There are a number of permutations of the street medicine model. As public health experts at Wellness Equity Alliance, we believe the most effective are ones that can sufficiently address the syndemics that afflict the unhoused. A syndemic is a relatively new and timely term that describes the synergy of multiple colliding epidemics causing an amplified outcome. Behavioral health (this includes mental health and substance use disorder treatment, like opioids and alcohol) is often a core driver of this model. They are driven by disparities that are largely sociopolitically determined. We are deploying this model in certain areas - including the streets of South Los Angeles (largely known as some of the poorest neighborhoods in LA) through an innovative funding opportunity provided by the Substance Abuse and Mental Health Services Administration (SAMHSA).
It is often challenging to adapt US systems of health care delivery and financing to support individualized and nimble models such as street medicine. HIV care in particular often sits at the intersection of public health systems (namely the RWHAP) and broader health care systems. There are challenges to both models.
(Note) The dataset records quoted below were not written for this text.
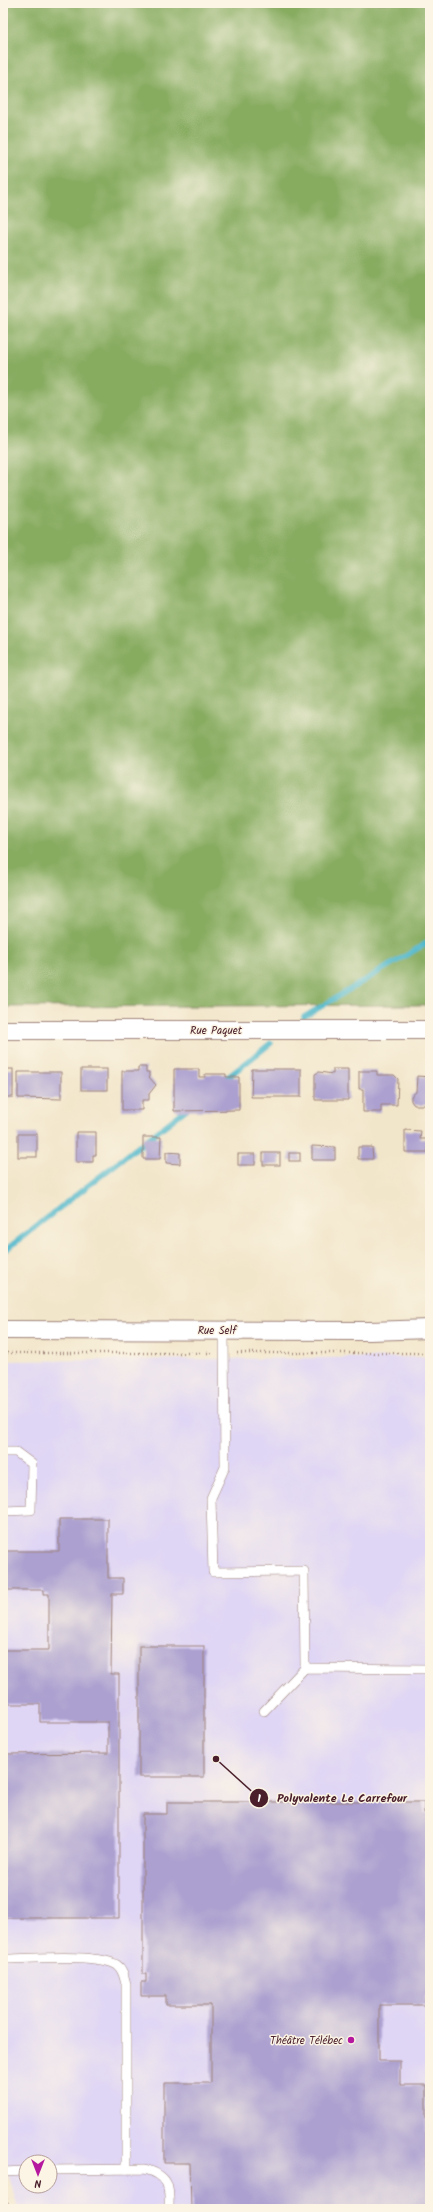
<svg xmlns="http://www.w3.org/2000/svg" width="433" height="2212" viewBox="0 0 433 2212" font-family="Kalam,sans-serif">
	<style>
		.built { fill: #dfd5f5; fill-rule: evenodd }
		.forest { fill: #87ac61; stroke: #686646 }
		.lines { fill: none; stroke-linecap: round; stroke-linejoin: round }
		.stream { stroke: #4fb8cc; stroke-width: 5.5 }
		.building { fill: #aca0d0 }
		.service-casing { stroke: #9e827a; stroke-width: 10 }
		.minor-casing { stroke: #9e827a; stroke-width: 20 }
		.path { stroke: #9e827a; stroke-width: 2.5; stroke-dasharray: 1 3; stroke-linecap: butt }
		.service { stroke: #fff; stroke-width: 9 }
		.minor { stroke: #fff; stroke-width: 18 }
		.poi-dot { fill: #b5179e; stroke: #fcf5e5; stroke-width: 1.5 }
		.labels { text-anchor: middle; stroke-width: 3; stroke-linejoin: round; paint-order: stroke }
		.street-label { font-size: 11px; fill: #4a1f2b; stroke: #fcf5e5 }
		.poi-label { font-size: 11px; fill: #4a1f2b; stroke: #fcf5e5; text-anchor: end }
		.leader { fill: none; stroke: #4a1f2b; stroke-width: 1.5 }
		.callout-dot { fill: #4a1f2b; stroke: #fcf5e5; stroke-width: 1.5 }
		.mark-label { font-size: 12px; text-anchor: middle; font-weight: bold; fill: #fff }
		.callout-label { font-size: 12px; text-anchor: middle; font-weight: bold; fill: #4a1f2b; stroke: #fcf5e5; stroke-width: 3; stroke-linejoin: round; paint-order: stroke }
	</style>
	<rect width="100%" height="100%" fill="#fcf5e5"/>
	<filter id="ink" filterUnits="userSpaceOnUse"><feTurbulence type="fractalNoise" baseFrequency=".025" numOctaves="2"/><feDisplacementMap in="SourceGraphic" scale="8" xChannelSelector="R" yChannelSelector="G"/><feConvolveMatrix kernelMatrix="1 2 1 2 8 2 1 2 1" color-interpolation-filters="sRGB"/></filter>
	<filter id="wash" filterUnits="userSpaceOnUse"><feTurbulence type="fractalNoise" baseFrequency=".012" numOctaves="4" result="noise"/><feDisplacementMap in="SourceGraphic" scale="16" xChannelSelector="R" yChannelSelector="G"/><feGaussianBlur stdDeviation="0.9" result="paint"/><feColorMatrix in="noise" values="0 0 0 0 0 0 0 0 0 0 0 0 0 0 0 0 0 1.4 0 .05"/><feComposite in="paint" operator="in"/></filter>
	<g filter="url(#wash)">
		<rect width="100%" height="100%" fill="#f2e6ca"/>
		<!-- built -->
		<path class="built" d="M430 1357V2209H18L3 2156V1361ZM26 2162H50V2186H26Z"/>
		<!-- forest -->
		<polygon class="forest" points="3,3 430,3 430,1005 3,1007"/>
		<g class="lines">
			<!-- stream -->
			<g class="stream">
				<polyline points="304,1017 430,941"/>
				<polyline points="223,1081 271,1043"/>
				<polyline points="3,1252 189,1107"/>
			</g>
		</g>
		<g id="blocks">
			<!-- building -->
			<g class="building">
				<polygon points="138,1067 146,1067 146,1072 149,1072 149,1077 156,1085 149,1094 149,1100 142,1100 142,1110 122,1110 122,1071 138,1071"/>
				<rect x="3" y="1069" width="10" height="28"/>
				<rect x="81" y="1069" width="26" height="21"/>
				<polygon points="174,1069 199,1069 199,1077 205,1077 205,1074 226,1074 226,1077 239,1077 239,1110 174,1111"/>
				<polygon points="252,1069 301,1069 301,1097 251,1097"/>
				<polygon points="333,1069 348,1069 348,1100 315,1100 315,1074 319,1072 333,1074"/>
				<polygon points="359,1071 377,1071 377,1075 394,1075 398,1079 397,1105 381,1105 381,1112 363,1112 363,1089 359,1089"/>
				<polygon points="18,1072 61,1072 61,1099 18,1098"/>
				<polygon points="417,1076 430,1077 430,1105 414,1105 411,1101 411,1096 416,1092"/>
				<polygon points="405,1130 421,1131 420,1139 428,1139 428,1152 405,1152"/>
				<polygon points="76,1132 96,1132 96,1155 93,1155 93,1162 76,1162"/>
				<rect x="18" y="1134" width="19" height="23"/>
				<polygon points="143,1137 161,1137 160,1159 143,1159"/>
				<polygon points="312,1146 335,1147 335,1160 312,1160"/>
				<polygon points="358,1147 372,1147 373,1159 358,1159"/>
				<polygon points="166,1152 180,1153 180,1164 166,1163"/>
				<rect x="263" y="1153" width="17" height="12"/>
				<rect x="289" y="1153" width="11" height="8"/>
				<rect x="238" y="1154" width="17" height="11"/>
				<polygon points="59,1519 108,1519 108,1578 123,1578 123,1594 112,1594 111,1674 119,1674 119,1918 3,1918 3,1754 108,1753 108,1722 40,1722 40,1704 3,1704 3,1650 49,1650 49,1594 43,1594 43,1590 3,1590 3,1551 59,1551"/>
				<rect x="139" y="1646" width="65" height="131"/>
				<polygon points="167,1802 424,1802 424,1813 430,1813 430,1996 425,1996 425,2005 379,2005 379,2061 400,2061 400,2085 426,2085 426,2166 430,2166 430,2209 191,2209 190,2163 164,2163 164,2083 211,2083 211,2005 166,2005 166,1996 141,1996 141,1982 146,1982 146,1974 143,1974 143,1814 167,1814"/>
			</g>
		</g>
	</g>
	<g filter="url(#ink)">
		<use href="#blocks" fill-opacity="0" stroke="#9e827a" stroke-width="1"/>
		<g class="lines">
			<!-- service casing -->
			<g class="service-casing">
				<g id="service">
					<polyline points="224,1330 225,1467 211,1498 213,1572 304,1571 305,1668"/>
					<polyline points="3,1452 16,1452 32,1464 31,1510 3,1511"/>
					<polyline points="264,1711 305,1668 430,1669"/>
					<path d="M3 1959C27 1959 98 1953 117 1965 123 1969 124 1977 126 1984V2169"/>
					<path d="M50 2170 145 2169C169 2176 170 2186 169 2209"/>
					<polyline points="3,2172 26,2171"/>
				</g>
			</g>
			<!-- minor casing -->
			<g class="minor-casing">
				<g id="minor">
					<polyline points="3,1030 430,1030"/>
					<polyline points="3,1330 370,1331 430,1329"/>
				</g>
			</g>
			<!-- path -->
			<g class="path">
				<polyline points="3,1353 212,1353"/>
				<polyline points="237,1353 430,1353"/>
				<polyline points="3,2187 9,2209"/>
			</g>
			<!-- service -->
			<use href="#service" class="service"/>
			<!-- minor -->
			<use href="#minor" class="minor"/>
		</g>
	</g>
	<!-- markers -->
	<circle class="poi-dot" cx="351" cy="2040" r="4"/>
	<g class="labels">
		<!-- street labels -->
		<g class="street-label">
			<text x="216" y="1034">Rue Paquet</text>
			<text x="217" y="1334">Rue Self</text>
		</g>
		<!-- poi labels -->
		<g class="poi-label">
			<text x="343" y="2044">Théâtre Télébec</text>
		</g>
	</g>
	<!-- callouts -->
	<path class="leader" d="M216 1759L259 1798"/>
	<g class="callout-dot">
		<circle cx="216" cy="1759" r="4"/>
		<circle cx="259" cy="1798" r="10"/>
	</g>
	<g class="mark-label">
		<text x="259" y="1802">1</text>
	</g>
	<g class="callout-label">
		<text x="342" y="1802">Polyvalente Le Carrefour</text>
	</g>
	<!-- margin -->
	<rect width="433" height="2212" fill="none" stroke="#fcf5e5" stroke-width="16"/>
	<!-- north arrow -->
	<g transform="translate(38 2174) rotate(180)"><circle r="19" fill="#fcf5e5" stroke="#b59f9b"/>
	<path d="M0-3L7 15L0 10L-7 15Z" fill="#b5179e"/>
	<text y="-6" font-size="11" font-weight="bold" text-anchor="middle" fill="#4a1f2b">N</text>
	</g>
</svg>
While public health programs are often more nimble and dynamic, they are chronically underfunded. And while broad health care systems are larger and more stably financed, they may not embrace their role in public health management and are more limited in their support for community-based delivery models. Federal policy makers can help bridge that gap in their efforts to support ending the HIV epidemic. We have a long way to go to end the HIV epidemic. Getting there will require creative health care delivery tools that frame and address the problem through a multidimensional lens. The COVID-19 pandemic has provided us with seemingly limitless examples of why this was important during the proverbial gray skies. Investing in street medicine and other innovative delivery models has the potential to help us achieve our goals of meaningfully addressing syndemics during bluer skies in order to prevent the impending storms from circling again.